Back to the Past

Steven C. Levi
4 min readFeb 26, 2020


It was so unbelievably easy. He just pulled his packet of letters from inside his scratch pad and slipped them into the historical document divider being careful to put the forged letters, dated January through March of 1876, into the file individually and chronologically. It wouldn’t do to have the letters discovered as fakes just because they were out of sequence. He had gone through too much to be nabbed by a simple sorting error. He had used original letters from the 1870s from which he had bled the ink out so he could reuse it. Reconfigure it, so to speak, just as he was going to reconfigure the antique ink. He had chuckled at the prospect of taking worthless letters of the 1870s and reconfiguring the ancient ink to reconfigure history to reconfigure the future because the future is based on the past and he had reconfigured the past.

Then he carefully checked to make sure he didn’t leave a strand of his long black hair in the file.

On the way out of the archives he was searched, just like everyone else. The white woman at the steel door apologized as she flicked through his scratch pad looking for any paperwork he may have forgotten to re-file. Then he stepped through the scanner that verified that he didn’t have any of historical documents hidden in his clothing. But the archive only checked for documents going out; not any coming in.
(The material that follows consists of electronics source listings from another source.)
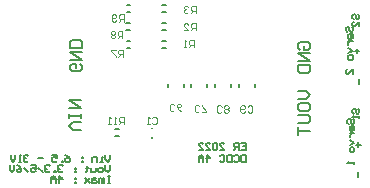
<source format=gbo>
G04*
G04 #@! TF.GenerationSoftware,Altium Limited,Altium Designer,20.0.7 (75)*
G04*
G04 Layer_Color=32896*
%FSLAX44Y44*%
%MOMM*%
G71*
G01*
G75*
%ADD10C,0.2000*%
%ADD14C,0.1270*%
%ADD15C,0.1200*%
D10*
X142500Y122000D02*
X145500D01*
X142500Y128000D02*
X145500D01*
X112500Y122000D02*
X115500D01*
X112500Y128000D02*
X115500D01*
X207250Y88750D02*
Y91250D01*
X220750Y88750D02*
Y91250D01*
X134000Y46250D02*
X134001Y45873D01*
X133999Y54127D02*
X134000Y53750D01*
X102500Y47000D02*
X105500D01*
X102500Y53000D02*
X105500D01*
X142500Y137000D02*
X145500D01*
X142500Y143000D02*
X145500D01*
X142500Y152000D02*
X145500D01*
X142500Y158000D02*
X145500D01*
X112000Y137000D02*
X115000D01*
X112000Y143000D02*
X115000D01*
X112500Y152000D02*
X115500D01*
X112500Y158000D02*
X115500D01*
X187250Y88750D02*
Y91250D01*
X200750Y88750D02*
Y91250D01*
X167250Y88750D02*
Y91250D01*
X180750Y88750D02*
Y91250D01*
X147250Y88750D02*
Y91250D01*
X160750Y88750D02*
Y91250D01*
X257253Y85250D02*
X263918D01*
X267250Y81918D01*
X263918Y78586D01*
X257253D01*
Y70255D02*
Y73587D01*
X258919Y75253D01*
X265584D01*
X267250Y73587D01*
Y70255D01*
X265584Y68589D01*
X258919D01*
X257253Y70255D01*
Y65256D02*
X265584D01*
X267250Y63590D01*
Y60258D01*
X265584Y58592D01*
X257253D01*
Y55260D02*
Y48595D01*
Y51927D01*
X267250D01*
X73997Y52750D02*
X67332D01*
X64000Y56082D01*
X67332Y59415D01*
X73997D01*
Y62747D02*
Y66079D01*
Y64413D01*
X64000D01*
Y62747D01*
Y66079D01*
Y71077D02*
X73997D01*
X64000Y77742D01*
X73997D01*
X259169Y120585D02*
X257503Y122252D01*
Y125584D01*
X259169Y127250D01*
X265834D01*
X267500Y125584D01*
Y122252D01*
X265834Y120585D01*
X262502D01*
Y123918D01*
X267500Y117253D02*
X257503D01*
X267500Y110589D01*
X257503D01*
Y107256D02*
X267500D01*
Y102258D01*
X265834Y100592D01*
X259169D01*
X257503Y102258D01*
Y107256D01*
X72831Y108665D02*
X74497Y106998D01*
Y103666D01*
X72831Y102000D01*
X66166D01*
X64500Y103666D01*
Y106998D01*
X66166Y108665D01*
X69498D01*
Y105332D01*
X64500Y111997D02*
X74497D01*
X64500Y118661D01*
X74497D01*
Y121994D02*
X64500D01*
Y126992D01*
X66166Y128658D01*
X72831D01*
X74497Y126992D01*
Y121994D01*
D14*
X209231Y41764D02*
X213230D01*
Y35766D01*
X209231D01*
X213230Y38765D02*
X211231D01*
X207232Y35766D02*
Y41764D01*
X204233D01*
X203233Y40764D01*
Y38765D01*
X204233Y37765D01*
X207232D01*
X205233D02*
X203233Y35766D01*
X191237D02*
X195236D01*
X191237Y39764D01*
Y40764D01*
X192237Y41764D01*
X194236D01*
X195236Y40764D01*
X189238D02*
X188238Y41764D01*
X186239D01*
X185239Y40764D01*
Y36765D01*
X186239Y35766D01*
X188238D01*
X189238Y36765D01*
Y40764D01*
X179241Y35766D02*
X183240D01*
X179241Y39764D01*
Y40764D01*
X180241Y41764D01*
X182240D01*
X183240Y40764D01*
X173243Y35766D02*
X177242D01*
X173243Y39764D01*
Y40764D01*
X174243Y41764D01*
X176242D01*
X177242Y40764D01*
X213230Y31518D02*
Y25520D01*
X210231D01*
X209231Y26520D01*
Y30518D01*
X210231Y31518D01*
X213230D01*
X203233Y30518D02*
X204233Y31518D01*
X206232D01*
X207232Y30518D01*
Y26520D01*
X206232Y25520D01*
X204233D01*
X203233Y26520D01*
X201234Y31518D02*
Y25520D01*
X198235D01*
X197235Y26520D01*
Y30518D01*
X198235Y31518D01*
X201234D01*
X191237Y30518D02*
X192237Y31518D01*
X194236D01*
X195236Y30518D01*
Y26520D01*
X194236Y25520D01*
X192237D01*
X191237Y26520D01*
X180241Y25520D02*
Y31518D01*
X183240Y28519D01*
X179241D01*
X177242Y25520D02*
Y29519D01*
X175242Y31518D01*
X173243Y29519D01*
Y25520D01*
Y28519D01*
X177242D01*
X98242Y13768D02*
X96243D01*
X97243D01*
Y7770D01*
X98242D01*
X96243D01*
X93244D02*
Y11769D01*
X92244D01*
X91245Y10769D01*
Y7770D01*
Y10769D01*
X90245Y11769D01*
X89245Y10769D01*
Y7770D01*
X86246Y11769D02*
X84247D01*
X83247Y10769D01*
Y7770D01*
X86246D01*
X87246Y8770D01*
X86246Y9769D01*
X83247D01*
X81248Y11769D02*
X77249Y7770D01*
X79249Y9769D01*
X77249Y11769D01*
X81248Y7770D01*
X69252Y11769D02*
X68252D01*
Y10769D01*
X69252D01*
Y11769D01*
Y8770D02*
X68252D01*
Y7770D01*
X69252D01*
Y8770D01*
X55256Y7770D02*
Y13768D01*
X58255Y10769D01*
X54257D01*
X52257Y7770D02*
Y11769D01*
X50258Y13768D01*
X48259Y11769D01*
Y7770D01*
Y10769D01*
X52257D01*
X98242Y22643D02*
Y18644D01*
X96243Y16645D01*
X94244Y18644D01*
Y22643D01*
X91245Y16645D02*
X89245D01*
X88246Y17645D01*
Y19644D01*
X89245Y20644D01*
X91245D01*
X92244Y19644D01*
Y17645D01*
X91245Y16645D01*
X86246Y20644D02*
Y17645D01*
X85247Y16645D01*
X82248D01*
Y20644D01*
X79249Y21643D02*
Y20644D01*
X80248D01*
X78249D01*
X79249D01*
Y17645D01*
X78249Y16645D01*
X69252Y20644D02*
X68252D01*
Y19644D01*
X69252D01*
Y20644D01*
Y17645D02*
X68252D01*
Y16645D01*
X69252D01*
Y17645D01*
X58255Y21643D02*
X57256Y22643D01*
X55256D01*
X54257Y21643D01*
Y20644D01*
X55256Y19644D01*
X56256D01*
X55256D01*
X54257Y18644D01*
Y17645D01*
X55256Y16645D01*
X57256D01*
X58255Y17645D01*
X52257Y16645D02*
Y17645D01*
X51258D01*
Y16645D01*
X52257D01*
X47259Y21643D02*
X46259Y22643D01*
X44260D01*
X43260Y21643D01*
Y20644D01*
X44260Y19644D01*
X45260D01*
X44260D01*
X43260Y18644D01*
Y17645D01*
X44260Y16645D01*
X46259D01*
X47259Y17645D01*
X41261Y16645D02*
X37262Y20644D01*
X31264Y22643D02*
X35263D01*
Y19644D01*
X33263Y20644D01*
X32264D01*
X31264Y19644D01*
Y17645D01*
X32264Y16645D01*
X34263D01*
X35263Y17645D01*
X29265Y16645D02*
X25266Y20644D01*
X19268Y22643D02*
X21267Y21643D01*
X23267Y19644D01*
Y17645D01*
X22267Y16645D01*
X20268D01*
X19268Y17645D01*
Y18644D01*
X20268Y19644D01*
X23267D01*
X17269Y22643D02*
Y18644D01*
X15269Y16645D01*
X13270Y18644D01*
Y22643D01*
X98242Y31518D02*
Y27519D01*
X96243Y25520D01*
X94244Y27519D01*
Y31518D01*
X92244Y25520D02*
X90245D01*
X91245D01*
Y29519D01*
X92244D01*
X87246Y25520D02*
Y29519D01*
X84247D01*
X83247Y28519D01*
Y25520D01*
X75250Y29519D02*
X74250D01*
Y28519D01*
X75250D01*
Y29519D01*
Y26520D02*
X74250D01*
Y25520D01*
X75250D01*
Y26520D01*
X60255Y31518D02*
X62254Y30518D01*
X64254Y28519D01*
Y26520D01*
X63254Y25520D01*
X61254D01*
X60255Y26520D01*
Y27519D01*
X61254Y28519D01*
X64254D01*
X58255Y25520D02*
Y26520D01*
X57256D01*
Y25520D01*
X58255D01*
X49258Y31518D02*
X53257D01*
Y28519D01*
X51258Y29519D01*
X50258D01*
X49258Y28519D01*
Y26520D01*
X50258Y25520D01*
X52257D01*
X53257Y26520D01*
X41261Y28519D02*
X37262D01*
X29265Y30518D02*
X28265Y31518D01*
X26266D01*
X25266Y30518D01*
Y29519D01*
X26266Y28519D01*
X27266D01*
X26266D01*
X25266Y27519D01*
Y26520D01*
X26266Y25520D01*
X28265D01*
X29265Y26520D01*
X23267Y25520D02*
X21267D01*
X22267D01*
Y31518D01*
X23267Y30518D01*
X18268Y31518D02*
Y27519D01*
X16269Y25520D01*
X14270Y27519D01*
Y31518D01*
X304482Y146268D02*
X303482Y147268D01*
Y149267D01*
X304482Y150267D01*
X305481D01*
X306481Y149267D01*
Y147268D01*
X307481Y146268D01*
X308480D01*
X309480Y147268D01*
Y149267D01*
X308480Y150267D01*
X309480Y140270D02*
Y144269D01*
X305481Y140270D01*
X304482D01*
X303482Y141270D01*
Y143269D01*
X304482Y144269D01*
X307481Y117270D02*
Y121269D01*
X305481Y119269D02*
X309480D01*
X308980Y91270D02*
Y95269D01*
X308230Y12770D02*
Y16769D01*
X304482Y66269D02*
X303482Y67268D01*
Y69268D01*
X304482Y70267D01*
X305481D01*
X306481Y69268D01*
Y67268D01*
X307481Y66269D01*
X308480D01*
X309480Y67268D01*
Y69268D01*
X308480Y70267D01*
X309480Y64269D02*
Y62270D01*
Y63270D01*
X303482D01*
X304482Y64269D01*
X308481Y38020D02*
Y42019D01*
X306481Y40019D02*
X310480D01*
X298982Y135731D02*
X297982Y136731D01*
Y138730D01*
X298982Y139730D01*
X299981D01*
X300981Y138730D01*
Y136731D01*
X301981Y135731D01*
X302980D01*
X303980Y136731D01*
Y138730D01*
X302980Y139730D01*
X303980Y130733D02*
Y132732D01*
X302980Y133732D01*
X300981D01*
X299981Y132732D01*
Y130733D01*
X300981Y129733D01*
X301981D01*
Y133732D01*
X299981Y127734D02*
X303980D01*
X301981D01*
X300981Y126734D01*
X299981Y125735D01*
Y124735D01*
Y121736D02*
X303980Y119736D01*
X299981Y117737D01*
X303980Y114738D02*
Y112739D01*
X302980Y111739D01*
X300981D01*
X299981Y112739D01*
Y114738D01*
X300981Y115738D01*
X302980D01*
X303980Y114738D01*
Y99743D02*
Y103742D01*
X299981Y99743D01*
X298982D01*
X297982Y100743D01*
Y102742D01*
X298982Y103742D01*
X300232Y57731D02*
X299232Y58731D01*
Y60730D01*
X300232Y61730D01*
X301231D01*
X302231Y60730D01*
Y58731D01*
X303231Y57731D01*
X304230D01*
X305230Y58731D01*
Y60730D01*
X304230Y61730D01*
X305230Y52733D02*
Y54732D01*
X304230Y55732D01*
X302231D01*
X301231Y54732D01*
Y52733D01*
X302231Y51733D01*
X303231D01*
Y55732D01*
X301231Y49734D02*
X305230D01*
X303231D01*
X302231Y48734D01*
X301231Y47734D01*
Y46735D01*
Y43736D02*
X305230Y41736D01*
X301231Y39737D01*
X305230Y36738D02*
Y34739D01*
X304230Y33739D01*
X302231D01*
X301231Y34739D01*
Y36738D01*
X302231Y37738D01*
X304230D01*
X305230Y36738D01*
Y25742D02*
Y23742D01*
Y24742D01*
X299232D01*
X300232Y25742D01*
D15*
X109748Y57501D02*
Y63499D01*
X106749D01*
X105749Y62499D01*
Y60500D01*
X106749Y59500D01*
X109748D01*
X107748D02*
X105749Y57501D01*
X103750D02*
X101750D01*
X102750D01*
Y63499D01*
X103750Y62499D01*
X98751Y57501D02*
X96752D01*
X97752D01*
Y63499D01*
X98751Y62499D01*
X109748Y144251D02*
Y150249D01*
X106749D01*
X105750Y149249D01*
Y147250D01*
X106749Y146250D01*
X109748D01*
X107749D02*
X105750Y144251D01*
X103750Y145251D02*
X102751Y144251D01*
X100751D01*
X99752Y145251D01*
Y149249D01*
X100751Y150249D01*
X102751D01*
X103750Y149249D01*
Y148250D01*
X102751Y147250D01*
X99752D01*
X108748Y130251D02*
Y136249D01*
X105749D01*
X104750Y135249D01*
Y133250D01*
X105749Y132250D01*
X108748D01*
X106749D02*
X104750Y130251D01*
X102750Y135249D02*
X101751Y136249D01*
X99751D01*
X98752Y135249D01*
Y134250D01*
X99751Y133250D01*
X98752Y132250D01*
Y131251D01*
X99751Y130251D01*
X101751D01*
X102750Y131251D01*
Y132250D01*
X101751Y133250D01*
X102750Y134250D01*
Y135249D01*
X101751Y133250D02*
X99751D01*
X109248Y114501D02*
Y120499D01*
X106249D01*
X105250Y119499D01*
Y117500D01*
X106249Y116500D01*
X109248D01*
X107249D02*
X105250Y114501D01*
X103250Y120499D02*
X99252D01*
Y119499D01*
X103250Y115501D01*
Y114501D01*
X170748Y151501D02*
Y157499D01*
X167749D01*
X166750Y156499D01*
Y154500D01*
X167749Y153500D01*
X170748D01*
X168749D02*
X166750Y151501D01*
X164750Y156499D02*
X163751Y157499D01*
X161751D01*
X160752Y156499D01*
Y155500D01*
X161751Y154500D01*
X162751D01*
X161751D01*
X160752Y153500D01*
Y152501D01*
X161751Y151501D01*
X163751D01*
X164750Y152501D01*
X170748Y136751D02*
Y142749D01*
X167749D01*
X166750Y141749D01*
Y139750D01*
X167749Y138750D01*
X170748D01*
X168749D02*
X166750Y136751D01*
X160752D02*
X164750D01*
X160752Y140750D01*
Y141749D01*
X161751Y142749D01*
X163751D01*
X164750Y141749D01*
X168999Y122501D02*
Y128499D01*
X166000D01*
X165000Y127499D01*
Y125500D01*
X166000Y124500D01*
X168999D01*
X166999D02*
X165000Y122501D01*
X163001D02*
X161001D01*
X162001D01*
Y128499D01*
X163001Y127499D01*
X214750Y72249D02*
X215749Y73249D01*
X217749D01*
X218748Y72249D01*
Y68251D01*
X217749Y67251D01*
X215749D01*
X214750Y68251D01*
X212750D02*
X211751Y67251D01*
X209751D01*
X208752Y68251D01*
Y72249D01*
X209751Y73249D01*
X211751D01*
X212750Y72249D01*
Y71250D01*
X211751Y70250D01*
X208752D01*
X192750Y68251D02*
X191751Y67251D01*
X189751D01*
X188752Y68251D01*
Y72249D01*
X189751Y73249D01*
X191751D01*
X192750Y72249D01*
X194750Y68251D02*
X195749Y67251D01*
X197749D01*
X198748Y68251D01*
Y69250D01*
X197749Y70250D01*
X198748Y71250D01*
Y72249D01*
X197749Y73249D01*
X195749D01*
X194750Y72249D01*
Y71250D01*
X195749Y70250D01*
X194750Y69250D01*
Y68251D01*
X195749Y70250D02*
X197749D01*
X174000Y68751D02*
X173001Y67751D01*
X171001D01*
X170002Y68751D01*
Y72749D01*
X171001Y73749D01*
X173001D01*
X174000Y72749D01*
X176000Y67751D02*
X179998D01*
Y68751D01*
X176000Y72749D01*
Y73749D01*
X152750Y69501D02*
X151751Y68501D01*
X149751D01*
X148752Y69501D01*
Y73499D01*
X149751Y74499D01*
X151751D01*
X152750Y73499D01*
X158748Y68501D02*
X156749Y69501D01*
X154750Y71500D01*
Y73499D01*
X155749Y74499D01*
X157749D01*
X158748Y73499D01*
Y72500D01*
X157749Y71500D01*
X154750D01*
X133750Y62499D02*
X134750Y63499D01*
X136749D01*
X137749Y62499D01*
Y58501D01*
X136749Y57501D01*
X134750D01*
X133750Y58501D01*
X131751Y57501D02*
X129751D01*
X130751D01*
Y63499D01*
X131751Y62499D01*
M02*

</source>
Outside the rain was pounding the brick sidewalk. It had been sprinkling an hour earlier and he was surprised at the sudden intensity of the storm. He dashed for half a block and then cut across a parking lot into an alley and then mounted a hotel’s emergency exit. The door at the top of the stairs creaked open as he slipped inside. Down the hall and into his room, he was dialing long distance before his door swung shut.

He was the last one to come on conference.

“Did you place the Custer papers?” There was a note of apprehension in the deep voice on the line.

“Absolutely. The archives will be indexing those papers by the end of the month. It won’t be long before someone discovers that Custer had a secret treaty with Crazy Horse and then double-crossed the Sioux.”

“Good!” The deep voice was congratulatory. “All our brothers and sisters have done well. Within the next year there will be a clamor to rewrite the history texts.”

“Not to mention all the Indian treaties,” stated an excited, male voice on the conference call. “I predict that quite a few lawyers are going to be looking over the Seminole War documentation a l-i-t-t-l-e more closely.”

“I most certainly will,” stated a tinny woman’s voice, broken by distance and microwave transmission, “and let’s not forget the Northwest Treaty and the Treaty of Easton. There are going to be court cases well into the next . . .”

The deep voice popped back on the line. “Unfortunately, there is a problem. It was only brought to my attention an hour ago and at that time you were all on your way into the archives.”

“Is it a serious problem?” The tinny voice cut in.

“Perhaps. You are all aware of the fiber spectrograph that dates paper?”

“Well, sure,” said an unheard-before voice. “But we solved that problem by using paper and ink from the era so they would pass spectrograph scrutiny.”

“Oh, we’re not the problem,” stated the deep voice. “While examining the George Washington Papers at the National Archives last week, the spectrograph revealed that half the documents in the files were fakes, undoubtedly placed there independently by a number of individuals over two centuries.”

“What’s the problem?”

“Nothing yet,” stated the deep voice apprehensively. “But with so many documents being declared forgeries there is no way of knowing what history will reveal after the forgeries are removed.”

“You mean someone has been changing history?” The tinny voice was bitingly sarcastic.

“No,” replied the deep voice. “They have been changing the future. A lot of somebodies have been doing over the past century what we did today. How does that affect us? I don’t know. All I do know is that the future depends on the past and with the discovery of so many forgeries no one knows what that past is presently.”

“So what you’re saying is that we will have to go back to the past to change the future again.” The tinny voice was irritated.

“Einsteinian, isn’t it? History coming full circle to the beginning only to find it’s not the beginning at all.” There was a brief pause and the deep voice concluded. “But we’re going to have to wait for the past to be revealed before we can reconfigure the future.”